A Bahamian judge has ruled that Ron Kelly, the Canadian entrepreneur who restored the British Colonial Hilton and purchased the South Ocean Golf & Beach Resort, received a “fraudulent preference” when $3 million was transferred to him by the failed offshore bank run by Prime Minister Perry Christie’s brother.
Sitting in the Supreme Court, Justice Hugh Small ruled that the $3 million transferred by Americas International Bank Corporation (AIBC) to Mr Kelly on September 4, 2001, about a month before the bank’s directors resolved on October 11, 2001, to wind up the bank, gave the Canadian “a preference over other creditors”. AIBC’s president and managing director was Gary Christie.
In his verdict, first reported by Internet newsletter KYC News, Justice Small wrote: “I am satisfied that the evidence establishes that AIBC was unable to pay its debts as they became due from its own money to its creditors in September 2001.
“The transfer of $3 million on September 4 from AIBC to Mr Kelly gave Mr Kelly a preference over other creditors.
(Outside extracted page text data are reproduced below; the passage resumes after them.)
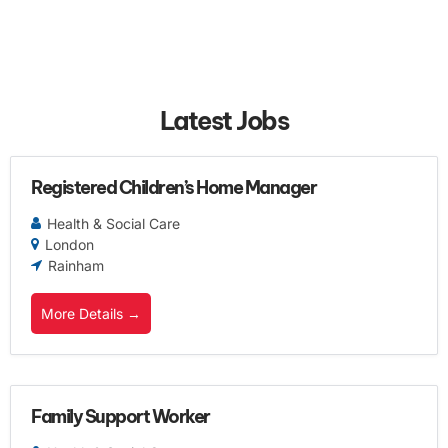
Latest Jobs
Registered Children’s Home Manager
Health & Social Care
London
Rainham
More Details
Family Support Worker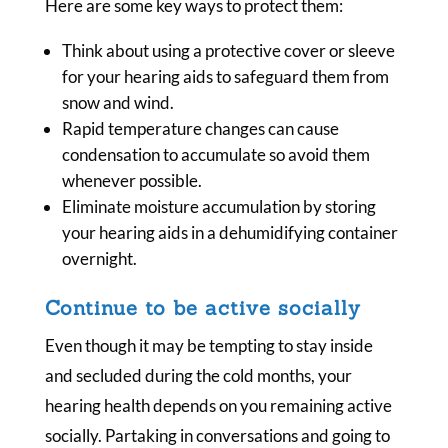
Here are some key ways to protect them:
Think about using a protective cover or sleeve
for your hearing aids to safeguard them from
snow and wind.
Rapid temperature changes can cause
condensation to accumulate so avoid them
whenever possible.
Eliminate moisture accumulation by storing
your hearing aids in a dehumidifying container
overnight.
Continue to be active socially
Even though it may be tempting to stay inside
and secluded during the cold months, your
hearing health depends on you remaining active
socially. Partaking in conversations and going to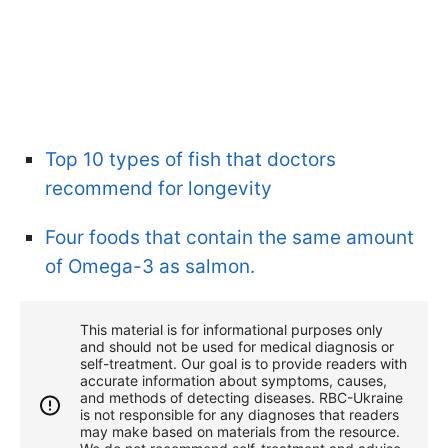
Top 10 types of fish that doctors
recommend for longevity
Four foods that contain the same amount
of Omega-3 as salmon.
This material is for informational purposes only
and should not be used for medical diagnosis or
self-treatment. Our goal is to provide readers with
accurate information about symptoms, causes,
and methods of detecting diseases. RBС-Ukraine
is not responsible for any diagnoses that readers
may make based on materials from the resource.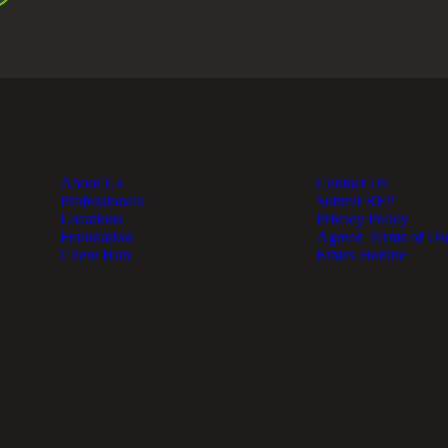
About Us
Contact Us
Professionals
Submit RFP
Locations
Privacy Policy
Foundation
Agreed Terms of Us
Client Hub
Ethics Hotline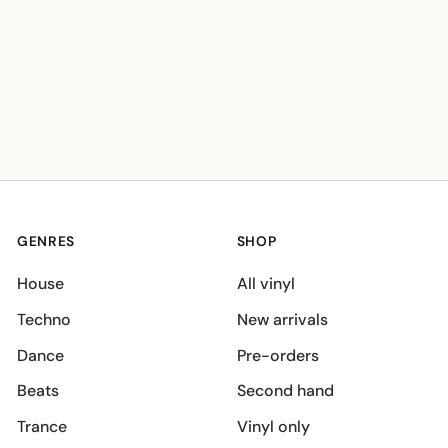
GENRES
SHOP
House
All vinyl
Techno
New arrivals
Dance
Pre-orders
Beats
Second hand
Trance
Vinyl only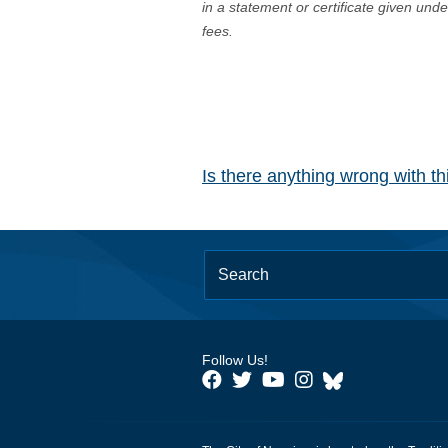
in a statement or certificate given und
fees.
Is there anything wrong with t
Follow Us!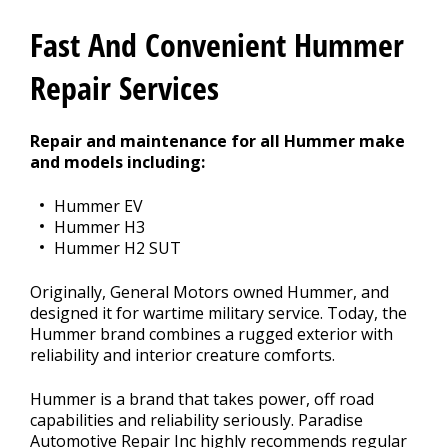
Contact Us
>
Fast And Convenient Hummer
Appointment Request
Repair Services
Repair and maintenance for all Hummer make
and models including:
Hummer EV
Hummer H3
Hummer H2 SUT
Originally, General Motors owned Hummer, and
designed it for wartime military service. Today, the
Hummer brand combines a rugged exterior with
reliability and interior creature comforts.
Hummer is a brand that takes power, off road
capabilities and reliability seriously. Paradise
Automotive Repair Inc highly recommends regular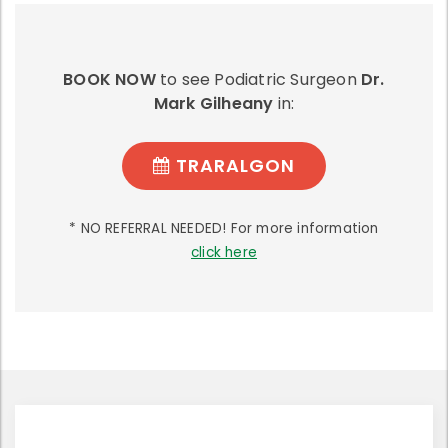
BOOK NOW
to see Podiatric Surgeon
Dr.
Mark Gilheany
in:
TRARALGON
* NO REFERRAL NEEDED! For more information
click here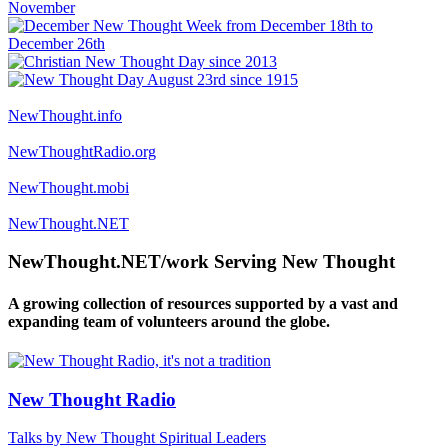
NewThought.info
NewThoughtRadio.org
NewThought.mobi
NewThought.NET
NewThought.NET/work Serving New Thought
A growing collection of resources supported by a vast and
expanding team of volunteers around the globe.
New Thought Radio
Talks by New Thought Spiritual Leaders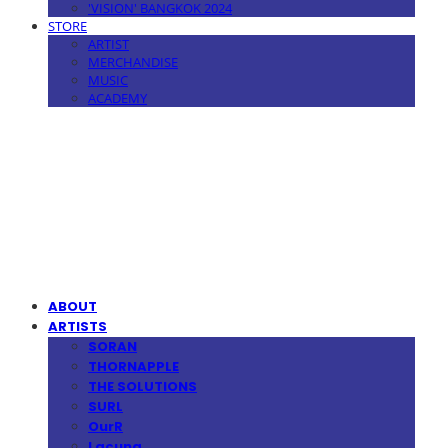
'VISION' BANGKOK 2024
STORE
ARTIST
MERCHANDISE
MUSIC
ACADEMY
MPMG MUSIC(엠피엠지뮤직)
ABOUT
ARTISTS
SORAN
THORNAPPLE
THE SOLUTIONS
SURL
OurR
Lacuna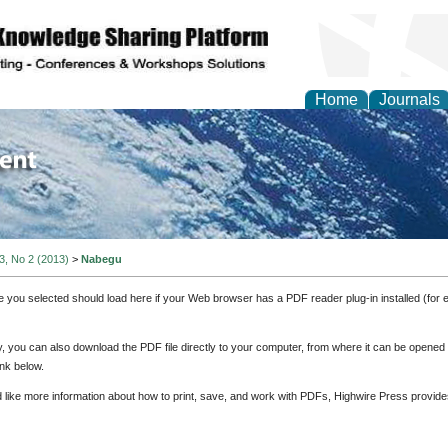
Home
Journals
of Environment and Ear
 3, No 2 (2013)
>
Nabegu
e you selected should load here if your Web browser has a PDF reader plug-in installed (for 
ly, you can also download the PDF file directly to your computer, from where it can be opene
nk below.
d like more information about how to print, save, and work with PDFs, Highwire Press provide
It took place within three months of the resolution of October 11 and therefore constitutes a fraudulent preference within the terms of section 72 of the Bankruptcy Act and section 262 of the Companies Act.”
In his defence, Mr Kelly said “at no time was he put on notice of the imminent collapse of AIBC and that Mr Christie informed him that the decision to place it in liquidation came as a shock to him also”.
Mr Kelly’s Bahamian hotel investments have effectively been taken over by the Canadian Commercial Worker Industry Pension Plan (CCWIPP), formerly one of the main leaders to his company, RHK Capital, after he ran into financial difficulties.